§ **Text segment**
»»
This Court concluded by stating the following:
“…
The
plain and unambiguous wording of the practice manual is to the effect
that the applicant must be regarded as having withdrawn
the review
application”
[26]
In casu
the same fate meets the Applicant and the status
of the review application is ‘withdrawn’. In view of the
fact that
the review application is withdrawn, the alternative relief
sought by the Applicant cannot be granted.
[27]
There is however no bar,
either in the Rule of this Court or the Practice Manual to the
Applicant filing an application in which
it seeks to have the review
application reinstated. Logic dictates that the review should be
reinstated and be alive before the
late filing of the record could be
condoned. An application to have the review application reinstated
could be filed together with
an application in which condonation for
the late filing of the record is sought.
[28]
I accept that this application was an attempt to get the review
application back on track. The Applicant however should have
filed an
application wherein the order sought is for the review application to
be reinstated.
[29]
In casu
the Applicant sought condonation for the late filing
of a record without an application to reinstate the review
application. Condonation
for the late filing of a record cannot be
granted in respect of a withdrawn application.
Reconstruct
[30]
The Applicant also seeks an order directing the parties to hold a
meeting to reconstruct the record.
[31]
Clause 11.2.4 of the Practice Manual provides as follows:

If the record of
the proceedings under review has been lost, or if the recording of
the proceedings is of such poor quality to the
extent that the tapes
are inaudible, the applicant may approach the Judge President for a
direction on the further conduct of the
review application. The Judge
President will allocate the file to a judge for a direction, which
may include the remission of the
matter to the person or body whose
award or ruling is under review, or where practicable, a direction to
the effect that the relevant
parts of the record be reconstructed.”
[32]
In my view clause 11.2.4 of the Practice Manual is abused by some
parties and practitioners in this Court and their abuse contributes

significantly to an unnecessary increase of the workload of Judges in
this Court. Some of the practitioners and parties abuse clause
11.2.4
to the extent that they write letters or file applications seeking
‘direction on the further conduct of the review
application’
long before such direction is needed. This clause is abused and used
as a backdoor to get advice and guidance
from this Court.
««
§ **Given information**
»»
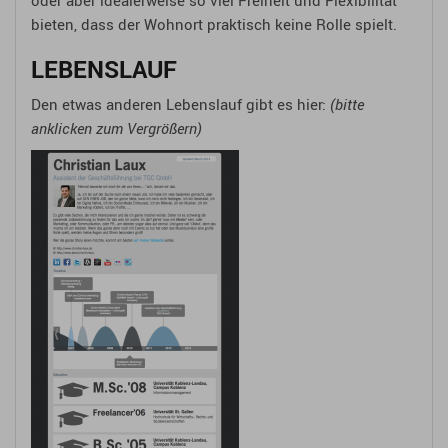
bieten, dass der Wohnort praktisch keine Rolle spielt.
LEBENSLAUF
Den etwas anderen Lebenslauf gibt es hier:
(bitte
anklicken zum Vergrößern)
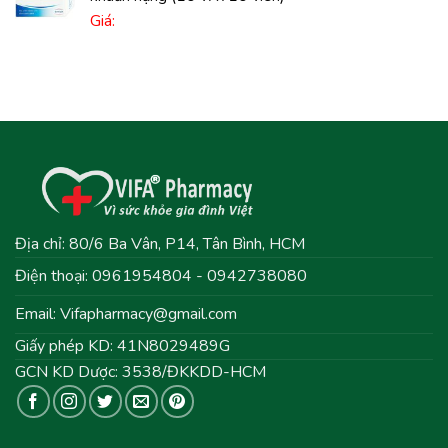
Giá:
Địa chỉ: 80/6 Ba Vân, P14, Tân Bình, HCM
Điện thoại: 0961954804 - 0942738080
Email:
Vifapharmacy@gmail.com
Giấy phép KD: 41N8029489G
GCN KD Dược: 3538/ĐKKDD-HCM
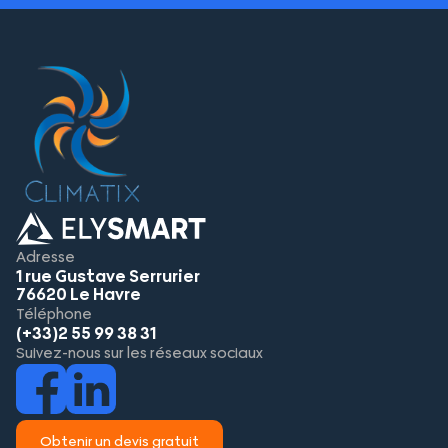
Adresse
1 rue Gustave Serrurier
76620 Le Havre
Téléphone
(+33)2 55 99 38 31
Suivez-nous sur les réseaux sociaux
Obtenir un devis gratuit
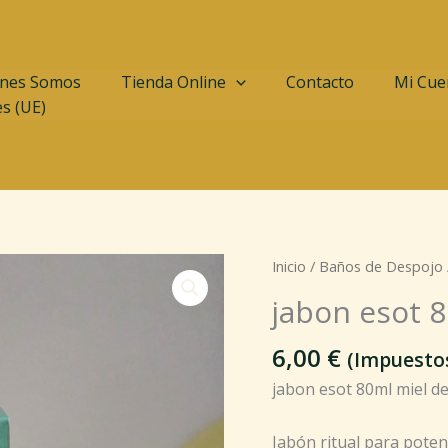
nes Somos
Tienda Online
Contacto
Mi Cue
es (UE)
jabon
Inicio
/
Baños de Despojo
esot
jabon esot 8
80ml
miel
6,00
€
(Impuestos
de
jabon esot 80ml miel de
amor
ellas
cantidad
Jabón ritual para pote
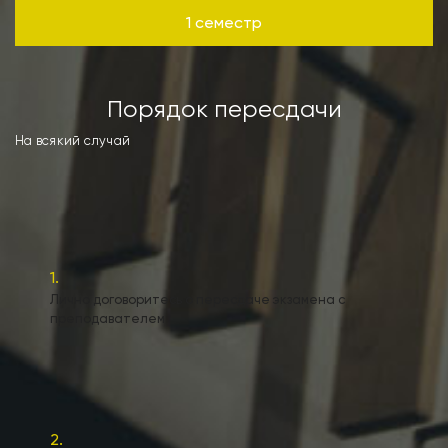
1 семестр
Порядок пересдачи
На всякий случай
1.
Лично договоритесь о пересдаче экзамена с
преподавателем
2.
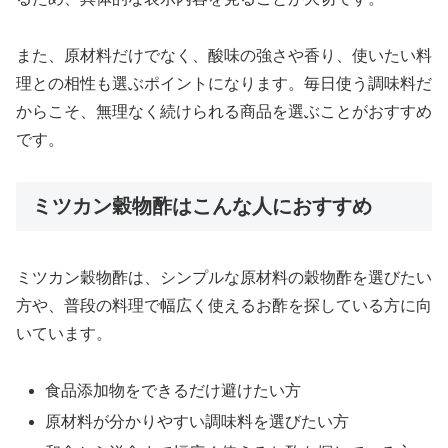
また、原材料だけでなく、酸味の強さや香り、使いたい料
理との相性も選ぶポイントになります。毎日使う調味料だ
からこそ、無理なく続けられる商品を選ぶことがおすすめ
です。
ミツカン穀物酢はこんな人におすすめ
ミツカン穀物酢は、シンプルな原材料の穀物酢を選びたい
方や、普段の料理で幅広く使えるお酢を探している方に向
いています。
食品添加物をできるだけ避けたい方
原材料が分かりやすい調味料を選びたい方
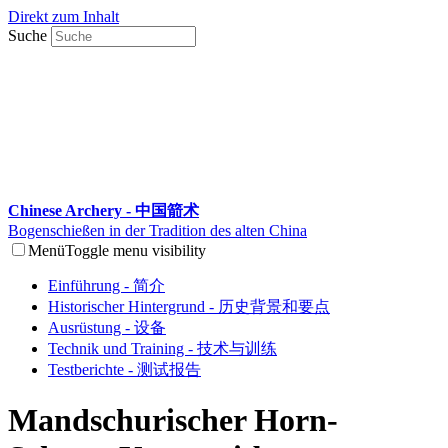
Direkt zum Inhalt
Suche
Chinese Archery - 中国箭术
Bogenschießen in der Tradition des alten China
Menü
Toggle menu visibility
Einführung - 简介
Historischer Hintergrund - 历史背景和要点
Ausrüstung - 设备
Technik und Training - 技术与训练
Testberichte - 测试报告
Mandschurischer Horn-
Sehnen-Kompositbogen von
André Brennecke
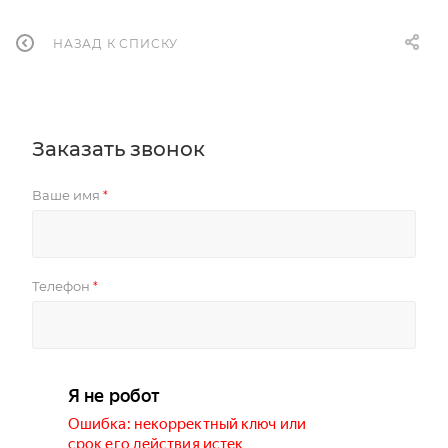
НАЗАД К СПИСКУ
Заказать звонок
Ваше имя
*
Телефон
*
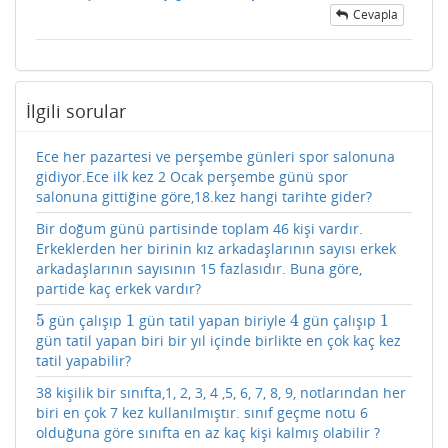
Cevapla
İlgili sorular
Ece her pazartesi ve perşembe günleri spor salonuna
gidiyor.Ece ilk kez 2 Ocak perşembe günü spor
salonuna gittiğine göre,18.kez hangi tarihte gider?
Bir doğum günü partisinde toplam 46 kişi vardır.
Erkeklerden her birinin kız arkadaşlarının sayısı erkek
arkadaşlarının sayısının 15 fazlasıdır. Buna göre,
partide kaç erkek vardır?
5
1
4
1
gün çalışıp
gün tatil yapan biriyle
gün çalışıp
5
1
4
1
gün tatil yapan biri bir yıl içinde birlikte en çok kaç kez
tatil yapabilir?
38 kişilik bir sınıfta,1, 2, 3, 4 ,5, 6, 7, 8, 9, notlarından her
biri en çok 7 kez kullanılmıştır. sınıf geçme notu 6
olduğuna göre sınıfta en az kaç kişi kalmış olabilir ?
««
§ **Tasks to complete**
a – How would you put this sentence from the judgment on the review application into Spanish: "Condonation for the late filing of a record cannot be granted in respect of a withdrawn application."
b – Can you reproduce the passage of the judgment on the review application starting with "This Court concluded" and going on through "cannot be granted."?
c – What comes next in the judgment on the review application? Write a continuation that picks up after its final sentence.
The records have no part in the work here.

§ **Answers for this exercise**
a – La condonación por la presentación tardía de un expediente no puede concederse respecto de una solicitud retirada.

b –
This Court concluded by stating the following:
“…
The
plain and unambiguous wording of the practice manual is to the effect
that the applicant must be regarded as having withdrawn
the review
application”
[26]
In casu
the same fate meets the Applicant and the status
of the review application is ‘withdrawn’. In view of the
fact that
the review application is withdrawn, the alternative relief
sought by the Applicant cannot be granted.

c –
[33]
Clause 11.2.4 allows an applicant to approach the Judge President for
a direction on the further conduct of the review application
in very
limited circumstances. Firstly, where the record of the proceedings
under review has been lost. This may happen for instance
when the
arbitrator’s recording has been stolen or destroyed and there
is no recording that could be transcribed. Secondly
where the
recording is of such poor quality that it is inaudible.
[34]
In instances where the record is lost or inaudible the first step for
the applicant is to assess whether the entire recording
or only a
portion of it is lost or inaudible. This is necessary and of
relevance because Rule 7A(5) requires of an applicant to
make
available copies of such portions of the record as may be necessary
for the purposes of the review. Where the issue on review
is limited
or on a point of law only, the entire transcript of the proceedings
may not be necessary for purposes of the review.
The applicant should
assess its grounds for review and consider whether the available
portion of the record is sufficient to proceed
with the review and
whether this Court would be in a position to consider the review on
such limited portion of the record.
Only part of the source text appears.